Generalized Donaldson-Thomas Invariants via Kirwan Blowups

TL;DR

This paper introduces a new virtual cycle approach to generalized Donaldson-Thomas invariants for Calabi-Yau threefolds, utilizing Kirwan blowups to define invariants that remain stable under complex structure deformations.

Contribution

It develops a novel method using Kirwan blowups and semi-perfect obstruction theories to define deformation-invariant generalized Donaldson-Thomas invariants.

Findings

Constructed a Deligne-Mumford stack with a semi-perfect obstruction theory.

Defined invariants via the degree of the virtual cycle on the blown-up stack.

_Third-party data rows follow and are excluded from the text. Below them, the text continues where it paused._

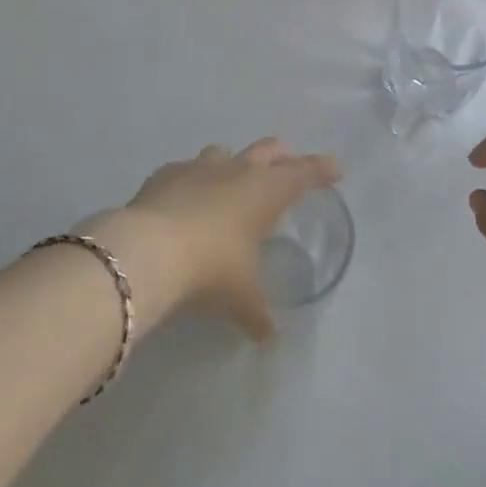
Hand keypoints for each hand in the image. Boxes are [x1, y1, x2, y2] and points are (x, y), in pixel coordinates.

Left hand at [116, 138, 340, 339]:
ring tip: (233, 181)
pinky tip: (186, 198)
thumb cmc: (212, 266)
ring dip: (233, 163)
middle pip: (267, 150)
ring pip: (224, 153)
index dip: (321, 169)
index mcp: (265, 190)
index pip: (303, 173)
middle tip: (287, 165)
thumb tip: (268, 336)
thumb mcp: (242, 296)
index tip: (336, 169)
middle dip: (280, 157)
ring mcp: (198, 167)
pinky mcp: (165, 174)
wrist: (149, 249)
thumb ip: (258, 313)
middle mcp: (236, 170)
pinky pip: (185, 169)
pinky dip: (192, 180)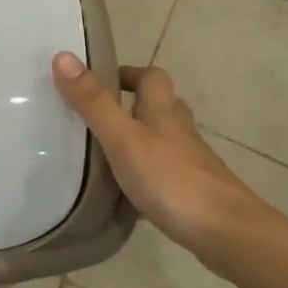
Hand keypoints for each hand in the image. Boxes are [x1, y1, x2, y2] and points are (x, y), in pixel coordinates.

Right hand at [51, 52, 277, 264]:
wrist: (226, 232)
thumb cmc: (172, 179)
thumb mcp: (123, 138)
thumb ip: (93, 102)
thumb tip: (62, 56)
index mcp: (163, 110)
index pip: (150, 77)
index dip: (128, 73)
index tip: (98, 81)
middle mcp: (178, 131)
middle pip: (156, 107)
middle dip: (128, 108)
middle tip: (92, 118)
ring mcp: (188, 163)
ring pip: (159, 142)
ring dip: (135, 142)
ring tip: (100, 155)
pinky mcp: (190, 192)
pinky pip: (161, 175)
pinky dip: (142, 177)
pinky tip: (123, 196)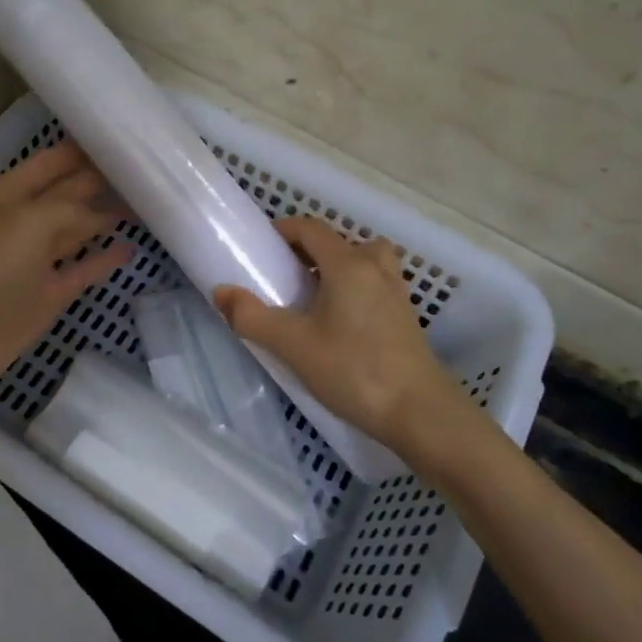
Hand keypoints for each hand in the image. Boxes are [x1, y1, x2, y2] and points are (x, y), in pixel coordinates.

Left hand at [0, 141, 130, 406]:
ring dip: (107, 217)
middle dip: (102, 181)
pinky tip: (130, 248)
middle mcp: (24, 219)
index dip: (85, 151)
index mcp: (9, 192)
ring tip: (147, 204)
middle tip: (146, 171)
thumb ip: (71, 207)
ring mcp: (38, 258)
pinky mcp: (51, 292)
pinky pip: (84, 267)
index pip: (54, 161)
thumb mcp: (30, 220)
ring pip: (79, 229)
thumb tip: (103, 214)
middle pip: (70, 192)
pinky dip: (105, 259)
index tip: (126, 140)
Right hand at [214, 216, 464, 467]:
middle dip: (308, 250)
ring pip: (362, 261)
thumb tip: (221, 292)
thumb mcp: (292, 345)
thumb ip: (251, 316)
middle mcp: (375, 268)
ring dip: (335, 267)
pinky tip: (338, 322)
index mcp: (348, 264)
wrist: (420, 413)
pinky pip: (374, 284)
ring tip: (312, 296)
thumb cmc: (354, 371)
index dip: (283, 230)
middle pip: (339, 241)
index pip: (311, 229)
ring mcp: (395, 292)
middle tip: (283, 275)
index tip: (261, 249)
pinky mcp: (405, 317)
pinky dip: (353, 288)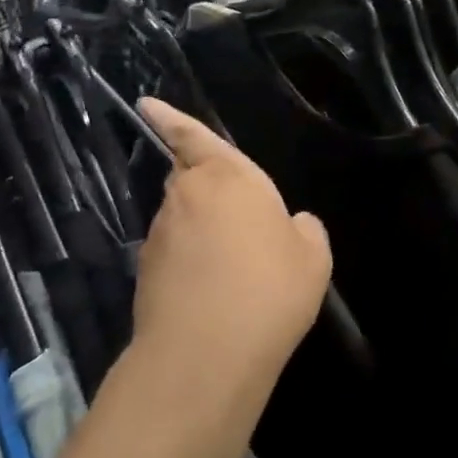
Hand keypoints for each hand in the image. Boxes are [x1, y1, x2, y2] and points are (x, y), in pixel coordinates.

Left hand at [127, 98, 330, 427]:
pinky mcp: (144, 272)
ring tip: (233, 268)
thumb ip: (305, 231)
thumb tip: (295, 224)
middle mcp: (186, 196)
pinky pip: (173, 253)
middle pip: (188, 178)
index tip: (146, 103)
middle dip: (204, 186)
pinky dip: (189, 261)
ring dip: (200, 229)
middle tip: (236, 217)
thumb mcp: (313, 259)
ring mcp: (160, 235)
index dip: (170, 118)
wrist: (205, 354)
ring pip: (181, 217)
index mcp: (227, 177)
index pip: (193, 136)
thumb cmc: (269, 291)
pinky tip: (213, 293)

Proved invariance of the invariants under complex structure deformations.

Abstract

We develop a virtual cycle approach towards generalized Donaldson-Thomas theory of Calabi-Yau threefolds. Let $\mathcal{M}$ be the moduli stack of Gieseker semistable sheaves of fixed topological type on a Calabi-Yau threefold $W$. We construct an associated Deligne-Mumford stack $\widetilde{\mathcal{M}}$ with an induced semi-perfect obstruction theory of virtual dimension zero and define the generalized Donaldson-Thomas invariant of $W$ via Kirwan blowups to be the degree of the virtual cycle $[\widetilde{\mathcal{M}}]^{\mathrm{vir}}$. We show that it is invariant under deformations of the complex structure of $W$.